Extracted page text data
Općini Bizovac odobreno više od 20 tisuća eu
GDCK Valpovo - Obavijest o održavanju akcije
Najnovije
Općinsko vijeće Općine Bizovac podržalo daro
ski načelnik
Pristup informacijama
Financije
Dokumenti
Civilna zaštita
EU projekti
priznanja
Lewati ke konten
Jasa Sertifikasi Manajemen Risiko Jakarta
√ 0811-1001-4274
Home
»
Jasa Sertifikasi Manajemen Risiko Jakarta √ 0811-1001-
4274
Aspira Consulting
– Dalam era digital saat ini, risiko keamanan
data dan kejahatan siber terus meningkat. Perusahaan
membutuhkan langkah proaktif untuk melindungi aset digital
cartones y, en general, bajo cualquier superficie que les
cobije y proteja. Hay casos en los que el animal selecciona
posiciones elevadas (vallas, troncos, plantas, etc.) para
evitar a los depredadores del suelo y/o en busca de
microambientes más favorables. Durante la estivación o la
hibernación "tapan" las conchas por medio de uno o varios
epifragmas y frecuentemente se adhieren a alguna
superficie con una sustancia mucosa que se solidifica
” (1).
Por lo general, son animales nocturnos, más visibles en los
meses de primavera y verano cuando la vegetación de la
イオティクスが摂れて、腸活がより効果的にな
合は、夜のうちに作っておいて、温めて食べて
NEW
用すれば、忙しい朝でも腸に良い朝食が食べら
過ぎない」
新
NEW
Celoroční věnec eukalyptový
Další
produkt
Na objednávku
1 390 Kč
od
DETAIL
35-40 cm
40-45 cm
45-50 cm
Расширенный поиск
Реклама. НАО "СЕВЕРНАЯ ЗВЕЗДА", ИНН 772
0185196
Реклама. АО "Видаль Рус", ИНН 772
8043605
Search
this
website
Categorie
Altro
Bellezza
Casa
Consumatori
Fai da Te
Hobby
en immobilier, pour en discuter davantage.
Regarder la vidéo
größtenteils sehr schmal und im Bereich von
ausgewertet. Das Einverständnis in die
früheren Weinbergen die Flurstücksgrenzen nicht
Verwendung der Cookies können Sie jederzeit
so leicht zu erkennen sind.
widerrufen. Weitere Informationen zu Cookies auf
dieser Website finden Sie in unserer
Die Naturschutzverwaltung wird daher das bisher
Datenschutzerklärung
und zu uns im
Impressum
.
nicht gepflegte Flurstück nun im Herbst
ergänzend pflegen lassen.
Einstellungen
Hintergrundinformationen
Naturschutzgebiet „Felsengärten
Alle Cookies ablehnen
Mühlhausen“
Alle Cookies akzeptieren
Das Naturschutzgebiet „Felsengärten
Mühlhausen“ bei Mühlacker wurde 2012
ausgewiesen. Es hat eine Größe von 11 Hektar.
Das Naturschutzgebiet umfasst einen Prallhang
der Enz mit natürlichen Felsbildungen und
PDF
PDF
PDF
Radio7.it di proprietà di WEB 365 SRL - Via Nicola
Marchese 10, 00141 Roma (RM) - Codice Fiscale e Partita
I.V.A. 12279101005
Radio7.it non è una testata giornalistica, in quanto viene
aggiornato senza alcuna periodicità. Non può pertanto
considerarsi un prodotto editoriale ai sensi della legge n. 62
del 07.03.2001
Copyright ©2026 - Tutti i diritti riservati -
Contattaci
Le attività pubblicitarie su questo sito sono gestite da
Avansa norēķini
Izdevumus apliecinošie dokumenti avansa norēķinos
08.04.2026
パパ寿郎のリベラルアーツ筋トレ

| WHAT TO WORK ON |
Put everything from the start of the data down to the line containing "Lewati ke konten" into a Markdown table. Use the columns Row and Line, number each row, and leave out blank lines.

| TASK SOLUTION |
| Row | Line |
|---|---|
| 1 | Općini Bizovac odobreno više od 20 tisuća eu |
| 2 | GDCK Valpovo - Obavijest o održavanju akcije |
| 3 | Najnovije |
| 4 | Općinsko vijeće Općine Bizovac podržalo daro |
| 5 | ski načelnik |
| 6 | Pristup informacijama |
| 7 | Financije |
| 8 | Dokumenti |
| 9 | Civilna zaštita |
| 10 | EU projekti |
| 11 | priznanja |
| 12 | Lewati ke konten |